Oil spills are tragic on multiple levels: to the affected ecosystems; to those who depend on the region's bounty for their livelihoods; to the tourism industry in the region; and even to employees at the oil companies and public agencies whom we have to assume are trying hard to do the right thing. Residents of the Gulf Coast and ecosystems are being--or will soon be--devastated by the spill that continues to hemorrhage tens of thousands of barrels of oil into the Gulf daily. We must redouble efforts to protect coastal wetlands while workers with their undersea robotic vehicles continue trying to stem the leak. And we certainly should hold the companies that caused the leak liable for the costs of cleanup, as well as for the economic damage both the oil and its cleanup are causing. Those impacts will likely be measurable for years, if not decades.

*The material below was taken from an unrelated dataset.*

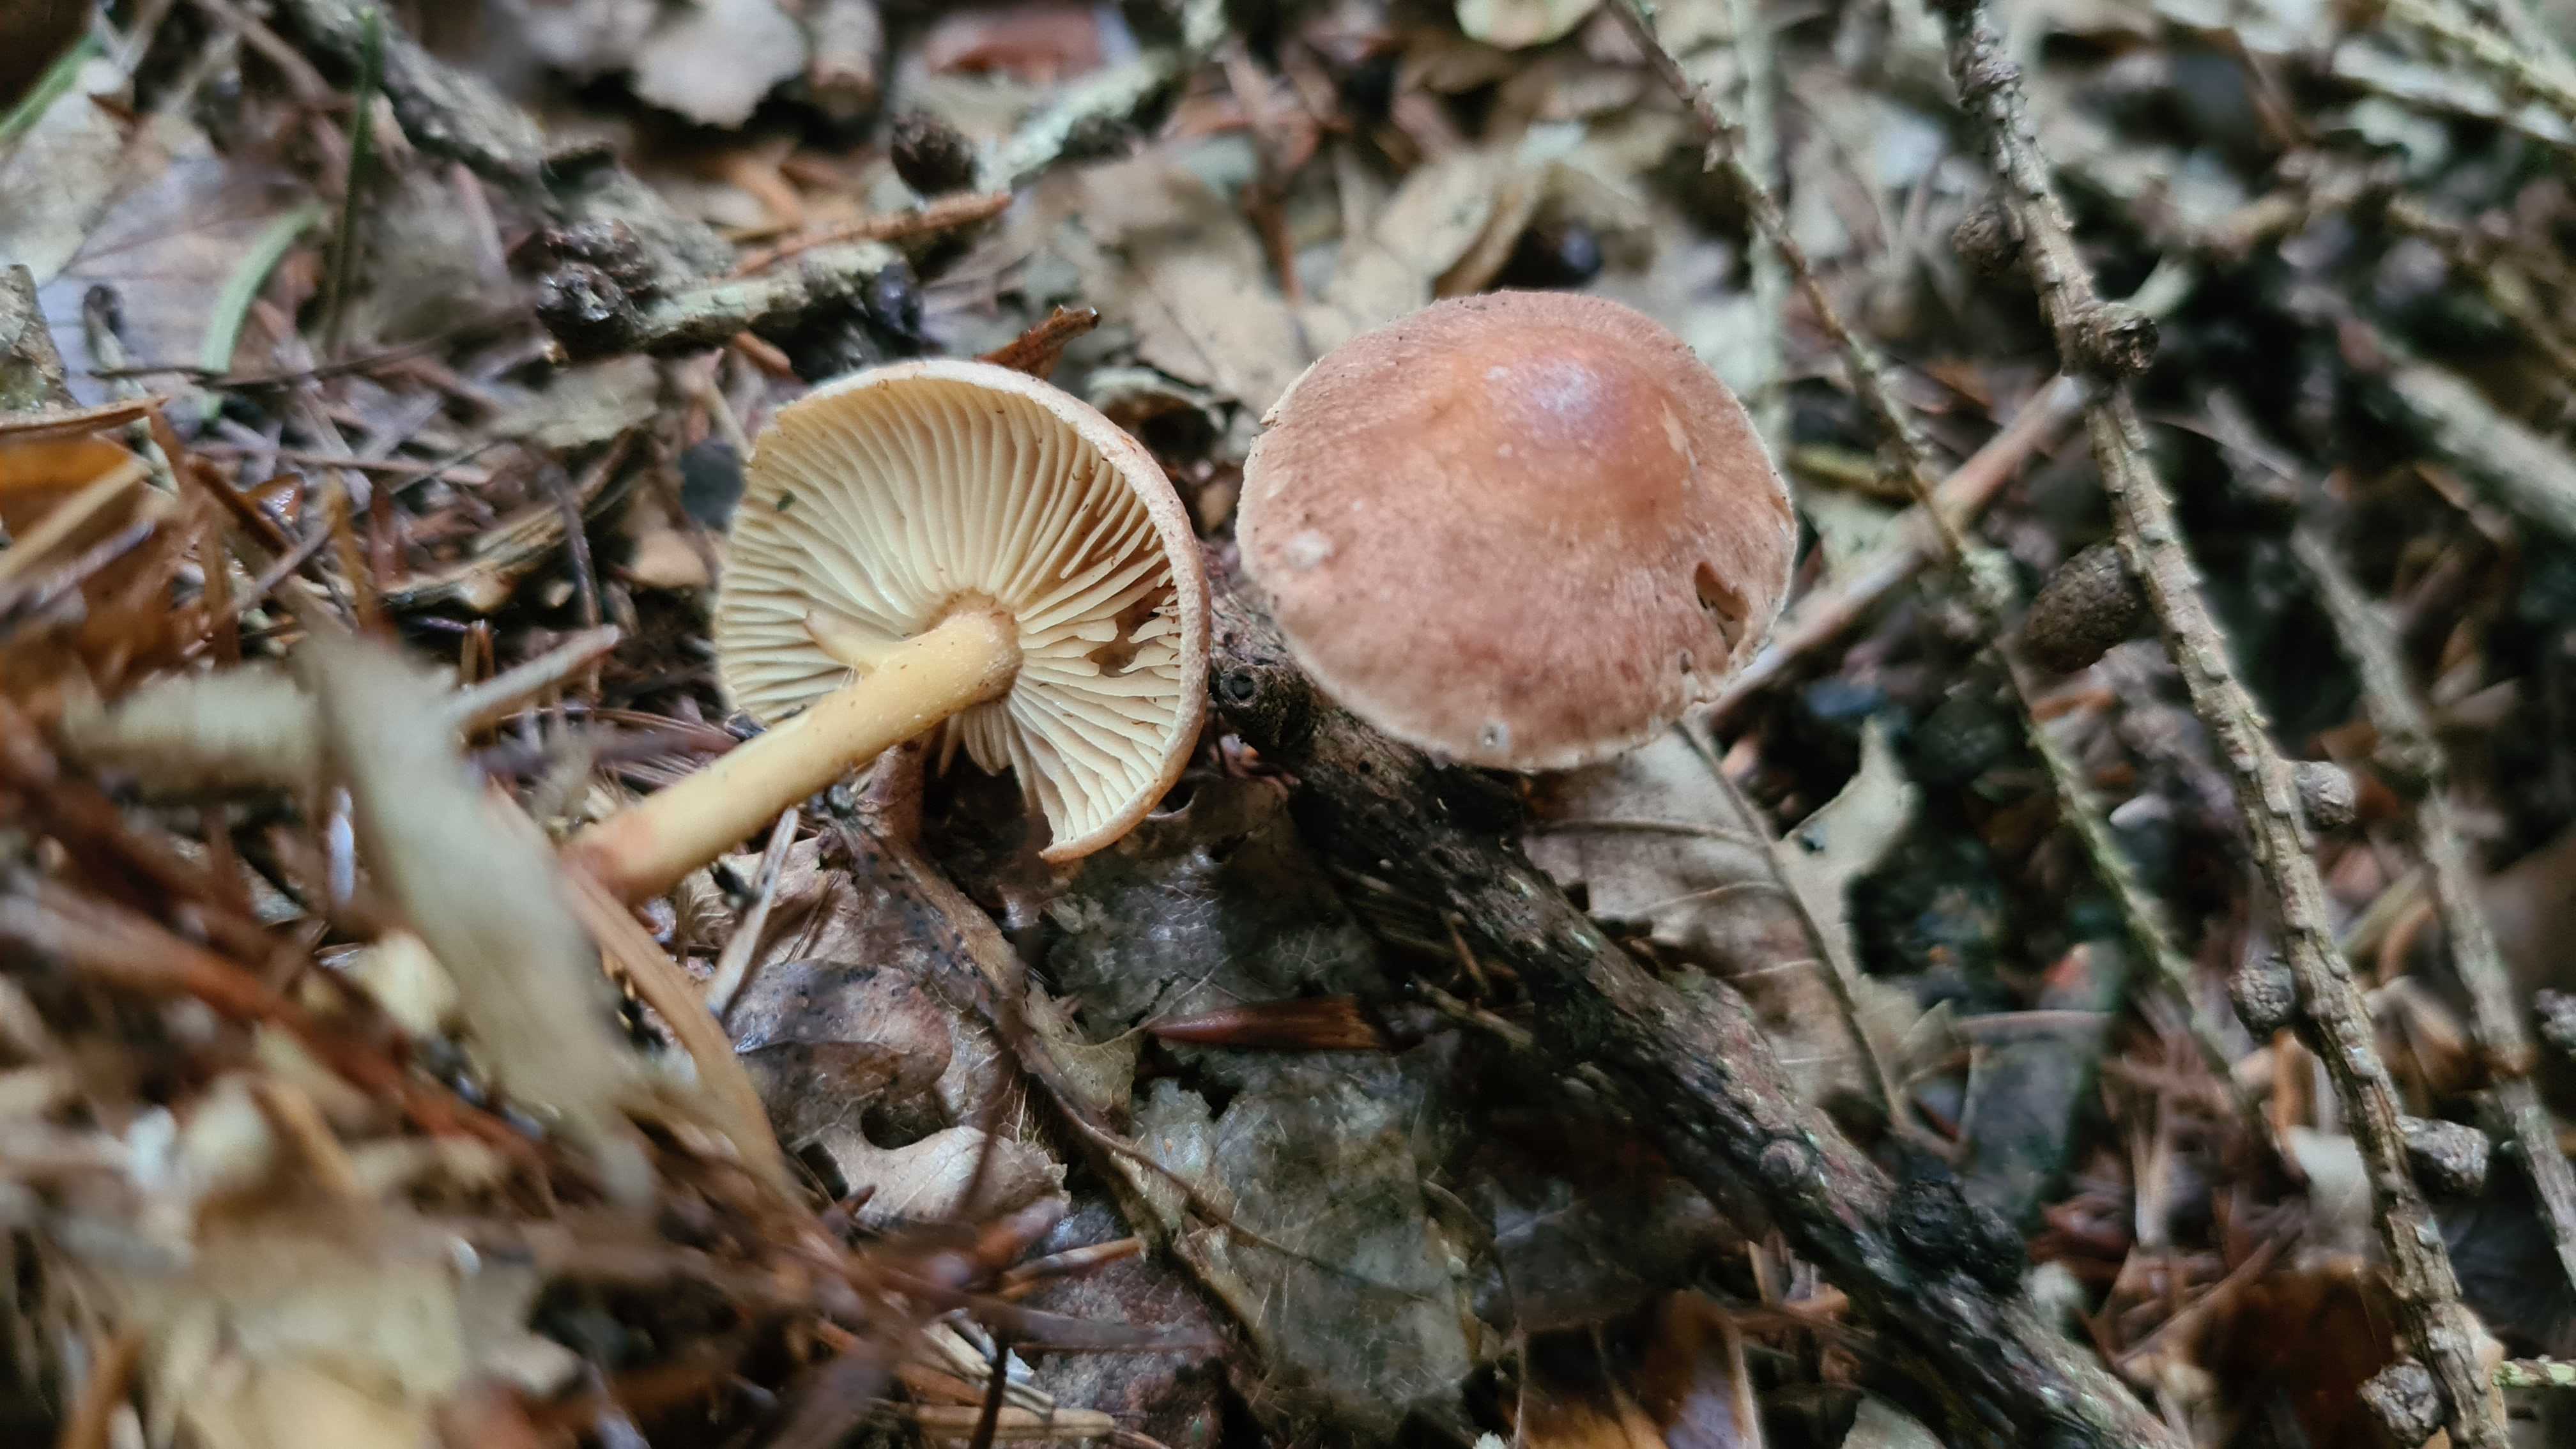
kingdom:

But at the same time, we too--consumers of the oil and gas we are going to ever-greater effort to harvest--must share some of that blame. Every once-in-a-while we are reminded in a very dramatic way of the larger impacts of our profligate consumption of oil. The Santa Barbara oil spill in January 1969 spilled 200,000 gallons of crude oil, despoiling a 35-mile stretch of the California coastline and resulting in a ban on offshore drilling. Twenty years later in March, 1989, the Exxon Valdez oil tanker spilled 10.8 million gallons of crude oil, ravaging the rich biodiversity along a 1,300-mile span of Prince William Sound coastline and leading to tighter regulations on shipping oil, including the requirement for double hulls in the oil tankers that haul billions of gallons of oil around the world each year.